O presidente Luiz Inácio Lula da Silva, comentou durante entrevista na manhã desta quarta-feira (26), sobre a PEC das drogas e a descriminalização da maconha, aprovada ontem pelo Supremo Tribunal Federal (STF).
Nesta terça, o STF confirmou maioria para interpretar que a Lei de Drogas, de 2006, não pode enquadrar como criminosa a pessoa que portar maconha para consumo próprio. O julgamento não foi finalizado pois falta definir, por exemplo, qual a quantidade máxima a ser enquadrada como “consumo próprio”.
Lula disse que considera “nobre” que a legislação brasileira diferencie o tratamento dado a usuários e traficantes de drogas e que o consumo de maconha é um tema de saúde pública que deve ser tratado pela ciência, e não pelos Poderes.

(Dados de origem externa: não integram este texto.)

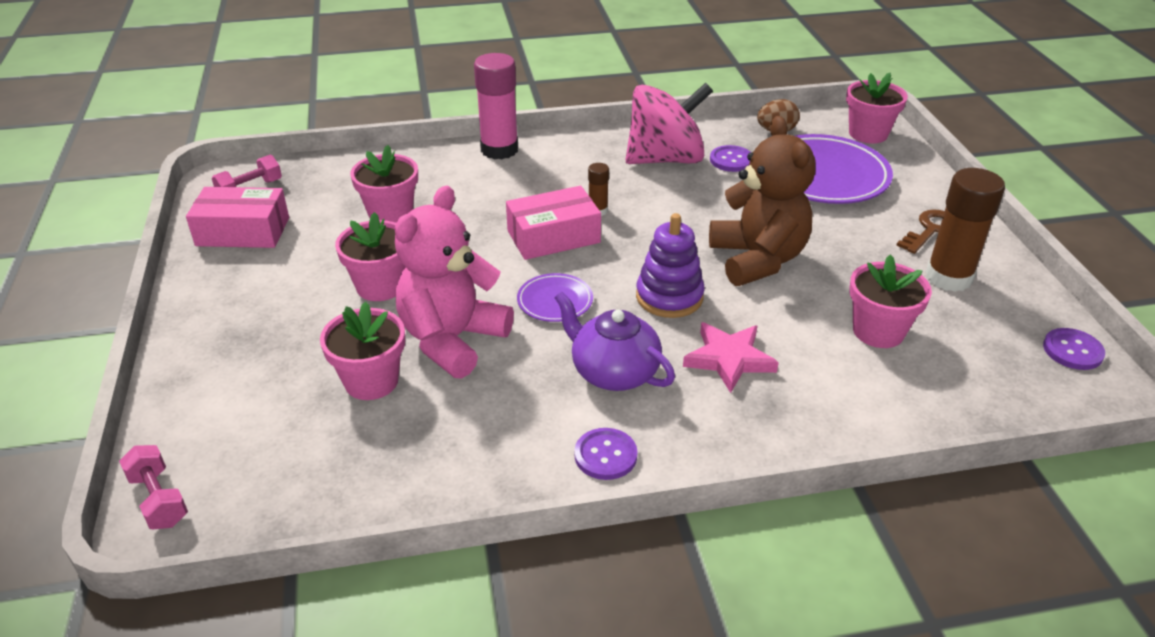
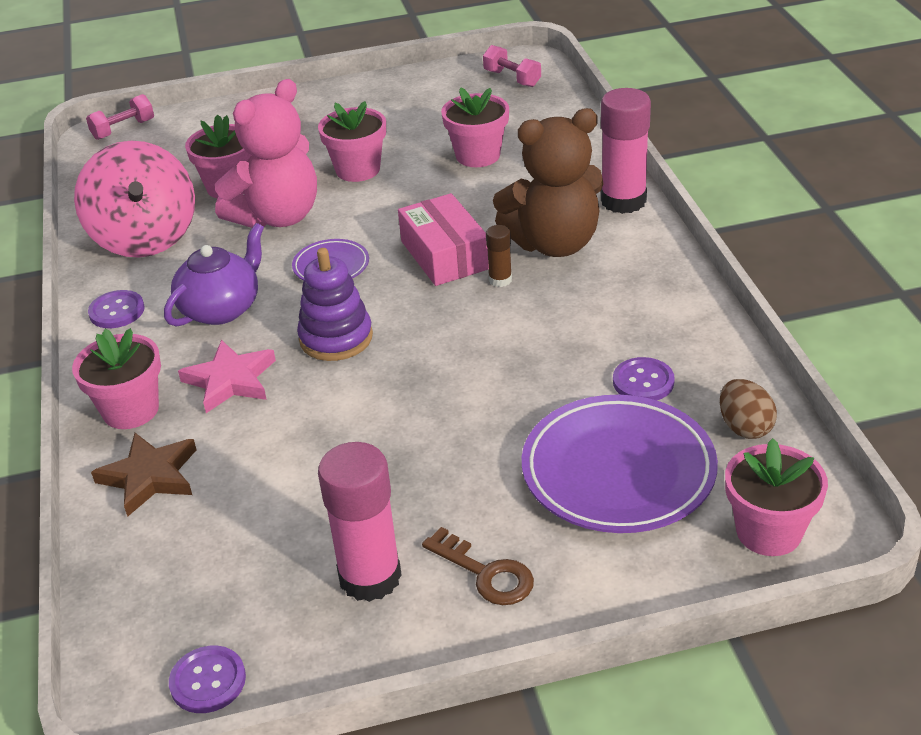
camera: 90 degrees right, 0 degrees up
(243, 232) = (440, 90): pink box -> none
(452, 340) = (277, 217): pink teddy bear -> pink teddy bear turned 105 degrees clockwise
(665, 159) = (632, 324): pink spinning top -> pink spinning top (145, 238)
(757, 259) = (407, 403): brown teddy bear -> brown teddy bear (554, 244)
(867, 402) = (149, 477): none -> brown star
(878, 331) = (264, 496): pink flower pot -> pink flower pot (131, 410)
(948, 277) = (370, 577): brown glue stick -> pink glue stick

“Se um dia um ministro da Suprema Corte pedisse um conselho para mim, ‘presidente o que eu faço’? A Suprema Corte não tem que se meter em tudo, ela tem que pegar tudo o que diz respeito à Constituição e virar senhora da situação, mas não pode pegar qualquer coisa e ficar discutindo. Porque aí começa a criar uma rivalidade que não é boa nem para a democracia, nem para a Suprema Corte, nem no Congresso Nacional. A rivalidade entre quem é que manda? O Congresso ou a Suprema Corte?”, afirmou Lula.
Lula afirmou que é importante haver essa diferenciação, mas afirmou que ela deveria ser definida pela ciência. “Eu acho que deveria ser da ciência, não é nem do advogado. Cadê a comunidade psiquiátrica nesse país que não se manifesta e não é ouvida?”, disse o presidente. “Não é uma coisa de Código Penal, é uma coisa de saúde pública. Vamos ver o que acontece, o mundo inteiro está utilizando derivados da maconha para fazer remédio.”

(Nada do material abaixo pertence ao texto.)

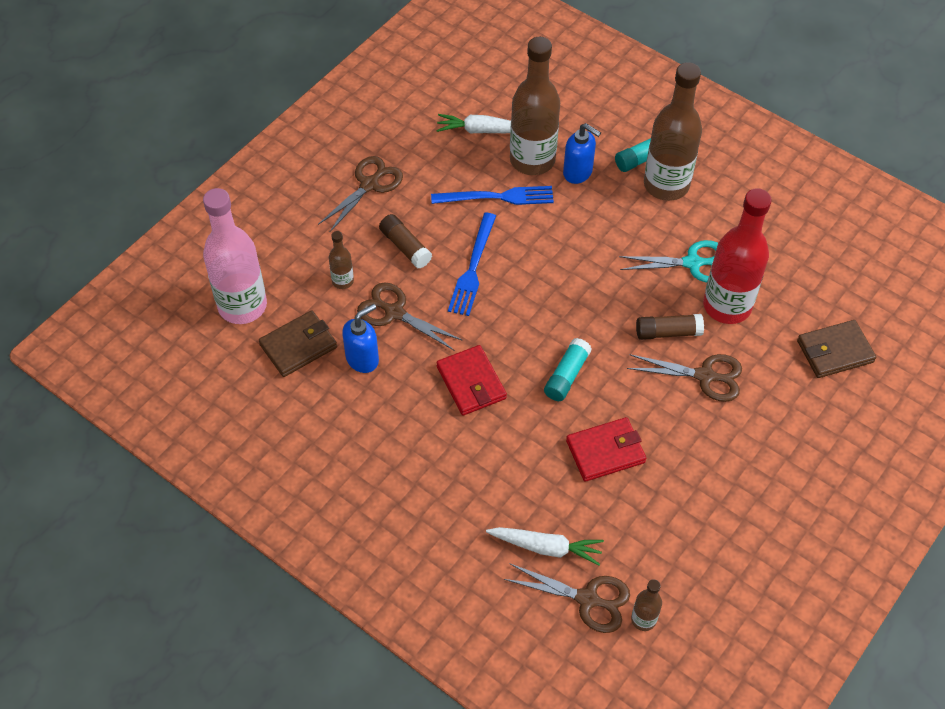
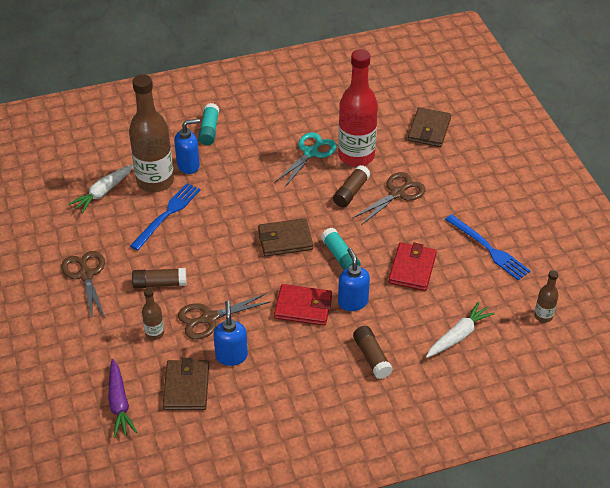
camera: 55 degrees left, 10 degrees down
(242, 306) = (119, 403): pink bottle -> purple carrot
(453, 481) = (371, 357): none -> brown glue stick
(473, 267) = (212, 257): blue fork -> blue fork (488, 249)
(514, 422) = (353, 302): none -> blue soap dispenser
(548, 314) = (285, 240): none -> brown wallet
(587, 599) = (510, 335): brown scissors -> none
(666, 185) = (241, 131): brown bottle -> none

Além do julgamento no STF, o tema também é pauta de uma PEC (proposta de Emenda à Constituição) que está sendo debatida no Congresso. Na avaliação de Lula, o fato de o tema estar presente nos dois Poderes cria um embate desnecessário entre legisladores e juízes.
“Se a ciência já está provando em vários lugares do mundo que é possível, por que fica esta discussão contra ou a favor? Por que não encontra uma coisa saudável, referendada pelos médicos que entendem disso, pela psiquiatria brasileira, mundial, pela Organização Mundial da Saúde, alguma referência mais nobre para dizer o seguinte: ‘É isso’? E a gente obedece. Por que fica esta disputa de vaidade? Isso não ajuda o Brasil”, concluiu o presidente.